▶ Assignment
Return every line of the listing that holds the string "browse", matching case exactly.

▶ Excerpted data
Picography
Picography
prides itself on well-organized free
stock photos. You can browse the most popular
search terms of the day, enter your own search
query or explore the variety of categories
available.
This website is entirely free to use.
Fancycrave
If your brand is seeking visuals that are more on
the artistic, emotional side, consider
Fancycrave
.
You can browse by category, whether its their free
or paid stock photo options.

▶ Exercise response
stock photos. You can browse the most popular
You can browse by category, whether its their free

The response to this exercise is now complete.